Perhaps. Or perhaps you are trying to keep some aspect of that need to feel wanted fulfilled. If, at the same time, it is linked to feelings of security you had within that relationship, you are not really letting go, or are not ready to let go. And this is what is probably annoying her.
Breaking up your family
The other side of this story is dealing with a family who is not ready to let go of your ex. You have introduced this person into your family as a person who you love, and who you expect your family to take in as one of their own in many ways while you were together. You may expect her to be included in family weddings or showers, family dinners, even reunions.
How then, can you now ask them to cut her out of their lives?
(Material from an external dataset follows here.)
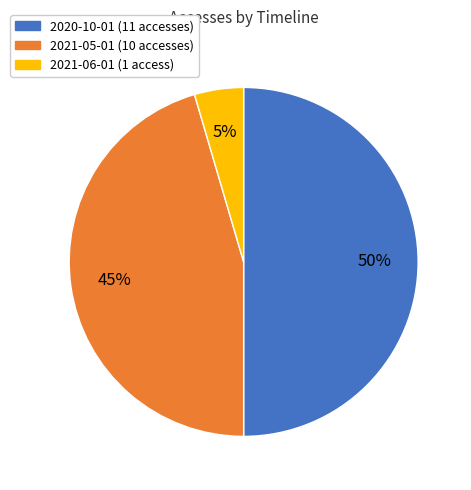

Do 2021-06-01 and 2020-10-01 together represent more than half of the pie?

Yes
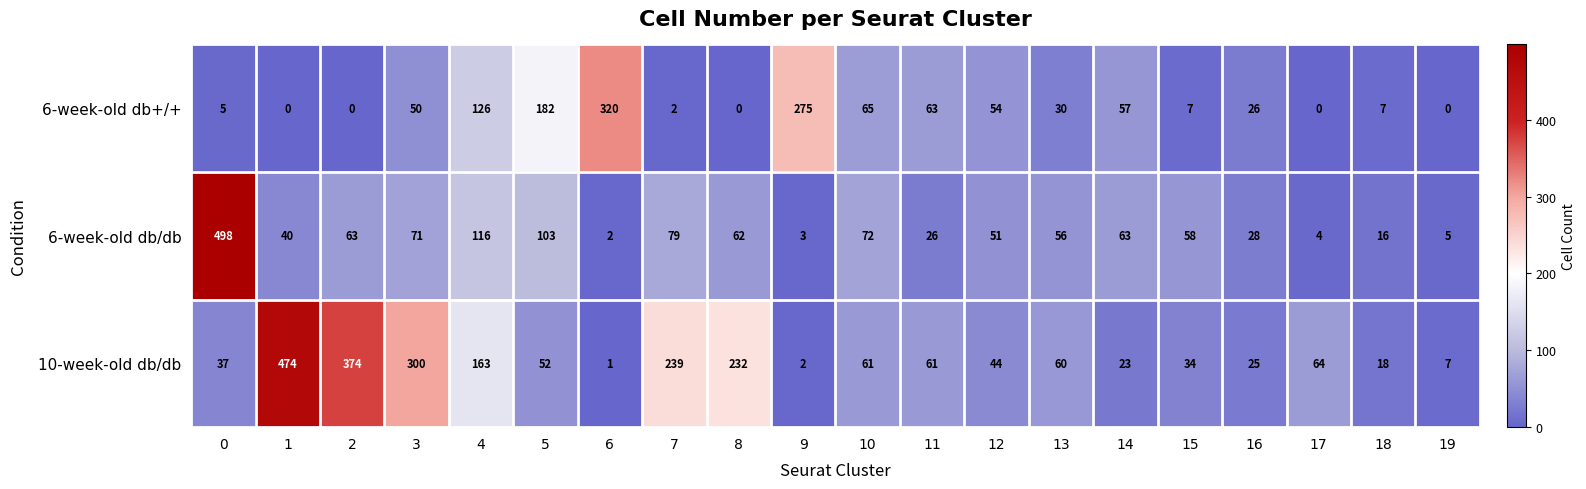

Which category has the lowest value in the 10-week-old db/db series?

6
I have seen in many of my friends’ relationships, and some of my own, that some parents get very attached to exes.
This may be a mother who has had only boys and feels like this is the daughter she never had, or a Dad who never quite connected with his artistic son the way he connects with his daughter’s jock boyfriend. Aside from the familial implications of this situation, the extrication of your ex from your family may have to be done firmly and sensitively in order to help get on with your life. The same rules apply for breaking up, if only temporarily, from her family.
Explain to the parents and /or siblings in question (be it theirs or yours) that there needs to be a period of separation if you and/or your ex are going to be able to get on with their lives.
Explain to them that it is only in the best interest of their own children, who, certainly, must come first in their life. If the break up is less than amicable, explain that there is an element of loyalty that has to be respected among family members, and while it doesn’t have to be permanent, family wishes have to be respected.
Be prepared, if they argue, that you are going to have to possibly explain the reasons for your break up to them in order for them to understand that the situation is not a temporary one. Tell them that you hope that one day everyone can be friends, but for now, during this immediate period, you just want to be able to heal and let your ex heal, so that both of you can move on from here.
In the end, family is going to stick by their own. You may be able to one day be pals again, but to try to carry that forth directly after the break up just screams “not ready to let go” whether you intend it to or not.